Maintenant que tout est en ordre, que j’ai récupéré mon billet avec deux camarades khâgneuses (dont l’une est en stage à Pleyel !), le concert peut commencer. Comme je suis trop loin pour voir des instruments autre chose que la hampe des contrebasses et le pavillon du tuba, pendant le Roméo et Juliette de Tchaïkovski (loi des séries oblige), je regarde là-haut une statue qui fait le paon avec son vitrail, et le collier de perles formé par les plus petits tubes de l’orgue. C’était la première fois que j’assistais à un concert dans une église : l’acoustique y est étrange et, quand le chef d’orchestre ferme le robinet d’un geste sec du poignet, les sons continuent à couler, ascendant, pendant un instant. Le lieu s’accommode mieux du chœur – et d’une messe sacrée. Quoique, comme nous l’ait fait remarquer le présentateur après l’injonction rituelle d’éteindre les portables, les limites soient un peu brouillées entre le profane et le sacré : Roméo et Juliette commence par une invocation de frère Laurent tandis que la messe en ut mineur de Mozart a été composée pour une femme (certes, pour célébrer la guérison de sa femme, Constance – que je ne puis voir autrement que sous les traits d’Elizabeth Berridge).

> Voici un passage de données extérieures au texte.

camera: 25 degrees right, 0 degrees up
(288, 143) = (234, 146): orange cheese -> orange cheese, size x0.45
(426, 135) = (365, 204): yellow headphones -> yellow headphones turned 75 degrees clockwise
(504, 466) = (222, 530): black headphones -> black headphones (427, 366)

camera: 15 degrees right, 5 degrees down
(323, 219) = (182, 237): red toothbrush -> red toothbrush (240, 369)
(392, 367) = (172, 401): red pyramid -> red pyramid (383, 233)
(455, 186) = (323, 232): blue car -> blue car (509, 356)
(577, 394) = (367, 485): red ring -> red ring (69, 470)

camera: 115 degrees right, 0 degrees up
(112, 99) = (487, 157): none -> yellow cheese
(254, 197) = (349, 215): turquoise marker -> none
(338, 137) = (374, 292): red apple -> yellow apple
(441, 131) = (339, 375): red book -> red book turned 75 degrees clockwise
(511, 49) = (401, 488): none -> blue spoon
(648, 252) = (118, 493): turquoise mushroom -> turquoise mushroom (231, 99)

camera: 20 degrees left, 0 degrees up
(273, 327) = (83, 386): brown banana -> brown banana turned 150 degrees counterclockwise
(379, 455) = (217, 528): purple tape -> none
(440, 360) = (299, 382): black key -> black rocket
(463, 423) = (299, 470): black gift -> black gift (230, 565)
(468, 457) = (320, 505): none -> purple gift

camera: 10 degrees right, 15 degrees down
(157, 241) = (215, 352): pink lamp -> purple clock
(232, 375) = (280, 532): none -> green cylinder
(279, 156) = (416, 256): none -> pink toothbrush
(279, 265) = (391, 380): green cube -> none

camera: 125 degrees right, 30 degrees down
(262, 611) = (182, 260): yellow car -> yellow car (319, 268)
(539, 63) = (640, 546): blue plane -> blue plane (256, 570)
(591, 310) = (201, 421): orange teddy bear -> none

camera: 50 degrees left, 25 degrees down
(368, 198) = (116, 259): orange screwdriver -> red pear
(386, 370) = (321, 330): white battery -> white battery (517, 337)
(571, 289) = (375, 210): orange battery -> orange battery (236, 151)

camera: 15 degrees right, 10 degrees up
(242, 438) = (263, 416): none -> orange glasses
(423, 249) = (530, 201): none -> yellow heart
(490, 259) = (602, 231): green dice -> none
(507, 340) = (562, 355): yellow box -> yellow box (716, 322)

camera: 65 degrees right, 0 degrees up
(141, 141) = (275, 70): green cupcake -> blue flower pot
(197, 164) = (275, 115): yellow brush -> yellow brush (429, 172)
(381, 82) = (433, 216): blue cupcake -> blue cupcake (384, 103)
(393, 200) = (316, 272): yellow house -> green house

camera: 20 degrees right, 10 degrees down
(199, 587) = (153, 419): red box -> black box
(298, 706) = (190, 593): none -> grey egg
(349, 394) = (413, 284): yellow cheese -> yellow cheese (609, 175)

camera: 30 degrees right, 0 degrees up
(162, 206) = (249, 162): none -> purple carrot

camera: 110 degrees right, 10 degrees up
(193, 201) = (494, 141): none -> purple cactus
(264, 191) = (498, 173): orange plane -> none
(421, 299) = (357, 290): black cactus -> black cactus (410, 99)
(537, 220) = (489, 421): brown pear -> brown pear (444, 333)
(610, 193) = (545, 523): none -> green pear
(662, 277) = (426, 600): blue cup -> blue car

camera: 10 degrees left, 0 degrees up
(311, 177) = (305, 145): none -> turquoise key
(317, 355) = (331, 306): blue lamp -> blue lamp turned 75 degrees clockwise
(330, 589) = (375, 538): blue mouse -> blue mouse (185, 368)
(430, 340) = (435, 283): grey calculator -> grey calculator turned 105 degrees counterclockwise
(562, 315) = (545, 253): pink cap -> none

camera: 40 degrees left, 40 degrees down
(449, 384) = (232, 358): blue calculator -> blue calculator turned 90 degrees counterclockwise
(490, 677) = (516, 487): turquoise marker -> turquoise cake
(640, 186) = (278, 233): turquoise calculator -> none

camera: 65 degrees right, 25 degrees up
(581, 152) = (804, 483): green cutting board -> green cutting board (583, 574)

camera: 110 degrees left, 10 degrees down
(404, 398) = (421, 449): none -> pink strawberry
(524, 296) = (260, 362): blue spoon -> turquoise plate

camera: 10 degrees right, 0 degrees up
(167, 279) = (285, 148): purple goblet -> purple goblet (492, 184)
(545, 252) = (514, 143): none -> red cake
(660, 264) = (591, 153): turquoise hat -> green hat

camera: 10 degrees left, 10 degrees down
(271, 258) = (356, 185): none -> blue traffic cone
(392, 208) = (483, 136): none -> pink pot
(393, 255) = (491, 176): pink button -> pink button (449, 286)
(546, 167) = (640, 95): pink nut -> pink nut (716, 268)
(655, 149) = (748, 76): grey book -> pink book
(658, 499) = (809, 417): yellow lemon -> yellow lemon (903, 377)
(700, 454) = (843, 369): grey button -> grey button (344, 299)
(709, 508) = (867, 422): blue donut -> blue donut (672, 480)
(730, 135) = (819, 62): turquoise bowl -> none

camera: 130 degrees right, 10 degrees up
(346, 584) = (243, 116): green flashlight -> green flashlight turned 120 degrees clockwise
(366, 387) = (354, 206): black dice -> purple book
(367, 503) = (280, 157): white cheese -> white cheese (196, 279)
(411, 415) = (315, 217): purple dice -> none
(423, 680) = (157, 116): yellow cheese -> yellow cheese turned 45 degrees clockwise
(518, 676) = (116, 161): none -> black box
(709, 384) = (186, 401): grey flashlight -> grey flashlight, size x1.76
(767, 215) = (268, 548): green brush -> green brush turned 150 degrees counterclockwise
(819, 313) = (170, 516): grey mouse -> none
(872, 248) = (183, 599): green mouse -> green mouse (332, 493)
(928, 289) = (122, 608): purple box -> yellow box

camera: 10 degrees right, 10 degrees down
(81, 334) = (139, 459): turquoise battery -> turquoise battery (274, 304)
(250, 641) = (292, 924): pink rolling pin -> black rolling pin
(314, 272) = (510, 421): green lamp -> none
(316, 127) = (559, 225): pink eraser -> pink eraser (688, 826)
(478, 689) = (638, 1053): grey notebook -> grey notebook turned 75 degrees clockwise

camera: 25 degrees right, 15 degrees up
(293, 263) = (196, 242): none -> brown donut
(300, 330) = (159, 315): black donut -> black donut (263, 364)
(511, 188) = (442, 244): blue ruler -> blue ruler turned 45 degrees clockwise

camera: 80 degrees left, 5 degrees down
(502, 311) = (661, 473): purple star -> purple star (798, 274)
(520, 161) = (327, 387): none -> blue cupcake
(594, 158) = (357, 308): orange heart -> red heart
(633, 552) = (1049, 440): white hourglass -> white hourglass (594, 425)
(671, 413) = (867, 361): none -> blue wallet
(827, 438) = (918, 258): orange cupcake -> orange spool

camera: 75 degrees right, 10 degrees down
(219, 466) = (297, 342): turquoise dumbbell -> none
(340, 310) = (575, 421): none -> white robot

Effectivement, alors que je me pensais, loin des musiciens, loin de toute pensée impie, c’est peut-être là que mon esprit s’est le plus égaré dans des fantasmagories de chair vêtues. Il y a des passages si intenses, de ceux où l’imminence de la perte fait ressentir d’un coup l’affection infinie que l’autre nous inspire, en une espèce de plénitude à peine soutenable, que je ne peux m’empêcher d’imaginer la musique caressante.

 

Photobucket

Un instant, je suis tirée de mes rêveries par les néons qu’on allume dans les cieux, alors que les vitraux se sont peu à peu éteints. J’en profite pour revenir aux petites têtes qui, dans leur ferveur, vacillent comme les bougies serrées sur leur présentoir que l’on trouve habituellement dans les églises. J’ai une amie parmi elles, que je vois comme sur une photo de classe, troisième en partant de la gauche. Je ne peux pas l’entendre alors j’écoute la musique, par-delà les messes basses que font mes voisins. Parfois aussi, j’oublie, j’ai l’attention qui vagabonde ; la musique qui s’enroulait en spirales autour des colonnes façon lierre supersonique, rebondissait sur les voûtes et se laissait ensuite glisser le long des colonnes opposées, d’un coup a quitté les lieux. J’en fais autant.